Sin embargo, la paradoja es evidente: mientras se la invoca en cada discurso sobre sostenibilidad y transición justa, sigue financiándose a golpe de convocatoria, como si la igualdad fuera un proyecto temporal. Las cifras de empleo que genera, su menor rotación, su capacidad de absorber población femenina y joven, o su efecto de arraigo en zonas rurales y barrios en declive, demuestran que no hablamos de asistencialismo, sino de política industrial con rostro humano.
La redistribución aquí no es teórica. Se produce cuando los beneficios no se reparten en dividendos, sino que se reinvierten en salarios, innovación o servicios; cuando la gobernanza da voz a quienes trabajan y no solo a quienes financian; cuando los proyectos se diseñan desde el territorio y no desde un consejo de administración a 400 kilómetros. La economía social redistribuye porque democratiza, y democratiza porque coloca la decisión económica más cerca de quienes la sostienen.

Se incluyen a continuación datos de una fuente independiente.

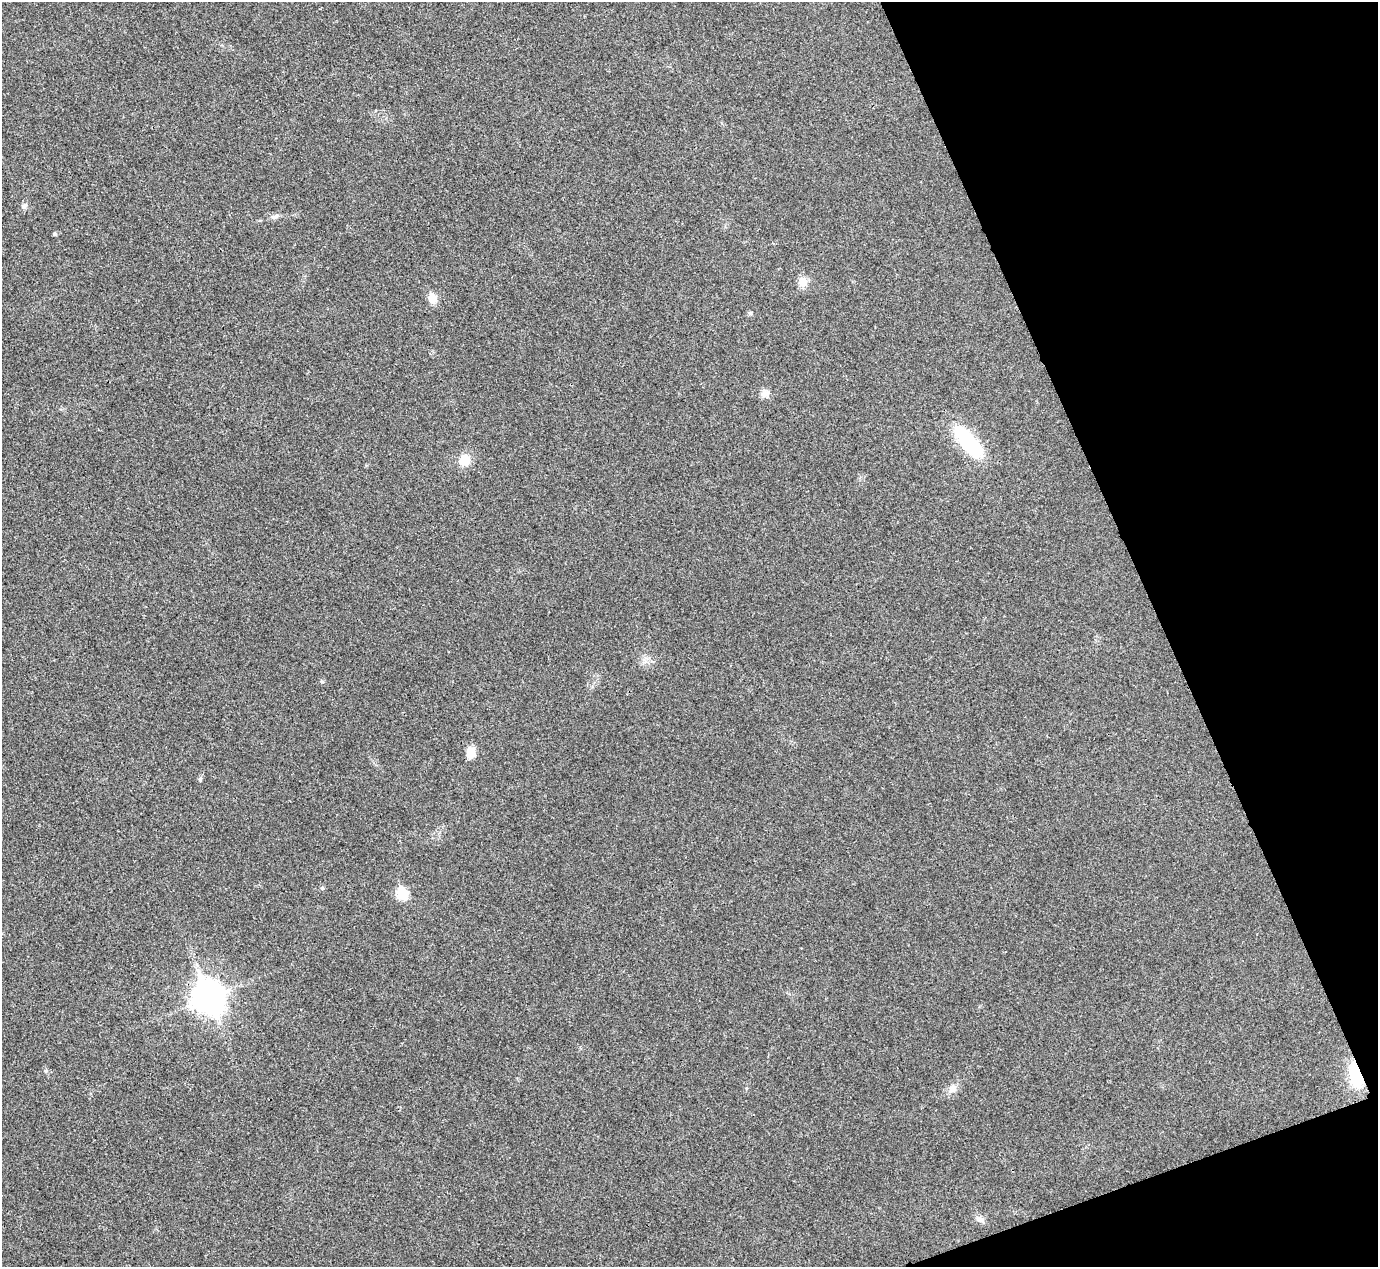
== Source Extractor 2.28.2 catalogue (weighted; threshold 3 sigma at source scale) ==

La igualdad se mide en estructuras, no en lemas
El potencial de este modelo se ve con claridad en los cuidados, un sector donde el mercado ha demostrado su incapacidad para garantizar derechos básicos y donde el Estado se ha limitado, con frecuencia, a subcontratar precariedad. Las cooperativas y entidades de iniciativa social que trabajan en atención domiciliaria o en centros residenciales pueden fijar estándares de empleo y calidad, pero sólo si las administraciones pagan precios reales y establecen cláusulas laborales exigentes. De lo contrario, el modelo degenera en una versión amable del mismo problema: sueldos bajos, jornadas fraccionadas y trabajadoras quemadas.
La perspectiva feminista no se declama; se estructura. Supone valorar el trabajo de cuidados, reconocer la corresponsabilidad y diseñar marcos de contratación que no castiguen la conciliación. Cuando la economía social entra en juego con reglas justas, transforma la manera de organizar tiempo y recursos, equilibra la participación y repara desigualdades que ni el mercado ni las políticas pasivas corrigen.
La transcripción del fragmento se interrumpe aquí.